May was a relatively stable month for Global Markets. US economic data was broadly in line with expectations and concerns over the US debt ceiling were muted. The S&P500 ended the month up just +0.2%. The tech heavy NASDAQ ended up +7.6% on the back of strong performance from companies with exposure to AI applications. US interest rates moved higher, with the 10-year up +0.22% to 3.65%.
Concerns over the US debt ceiling and the risk of a government shut down or default on debt payments remained relatively contained, especially from the stock market’s perspective. This was proven correct as the US Government came to an agreement to avert any issues, suspending the debt limit for 2 years.
US economic data held up, with activity indicators and employment data slightly above expectations and inflation slightly lower than expected. The US Federal Reserve hiked rates by 0.25%, as expected by the market. They hinted to a pause in the hiking cycle at the June meeting to assess the impact of monetary policy to date but retained a data dependent, hawkish bias.
The Reserve Bank of Australia (RBA) surprised the market by hiking 0.25% to 3.85%. After the previous month’s pause, the market was pricing in only a 12% chance of a hike. The RBA attributed the decision to inflation being “still too high” and labour costs continuing to rise.
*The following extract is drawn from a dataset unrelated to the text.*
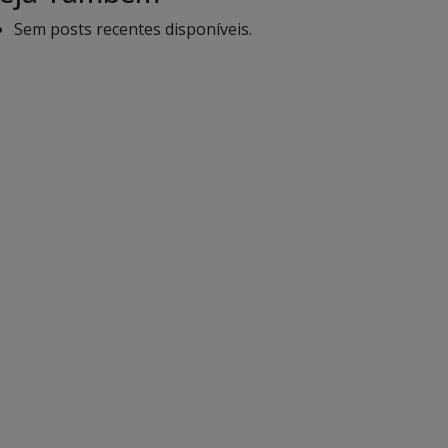
Sem posts recentes disponíveis.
The RBA also noted that further tightening may be required, and that like the US Federal Reserve, they will be driven by the data. Economic data later in the month showed a surprising jump in the unemployment rate, but also a worrying increase in inflation, with CPI rising more than expected to 6.8% from 6.3% the prior month.
In New Zealand, the Reserve Bank (RBNZ) surprised the market, but this time with a dovish outlook. They hiked the Official Cash Rate (OCR) by 0.25% to 5.50%, which was broadly expected, however they did not increase the OCR forecast track, leaving it at 5.50%. The RBNZ also said the decision was between a pause or 0.25% hike, whereas the market had been expecting it to be a consideration between 0.25% or 0.50%. This signalled the end of the tightening cycle, with the bank noting that the large amoount of monetary tightening to date is starting to show more signs of slowing the economy.
NZ interest rates had a large move higher in the lead up to the RBNZ on the back of stronger migration data, which drove economists to expect the RBNZ to hike further. After the RBNZ downplayed this, and left the OCR track unchanged, rates retraced the bulk of this move with 2-year interest rates ending just +0.11% higher and 5-years +0.12% higher over the month.
The dovish RBNZ and negative China sentiment drove the NZD -2.6% lower over the month.
Much like central banks, markets remain data dependent, with a focus on US Treasury borrowing post the debt-ceiling being resolved. This is because large amounts of borrowing are likely to push interest rates higher and may deprive some U.S. regional banks of some much-needed funding. Locally, interest rate markets will be watching economic data to gauge the impact of tightening to date on consumer spending, inflation, and if 1Q GDP marks a technical recession.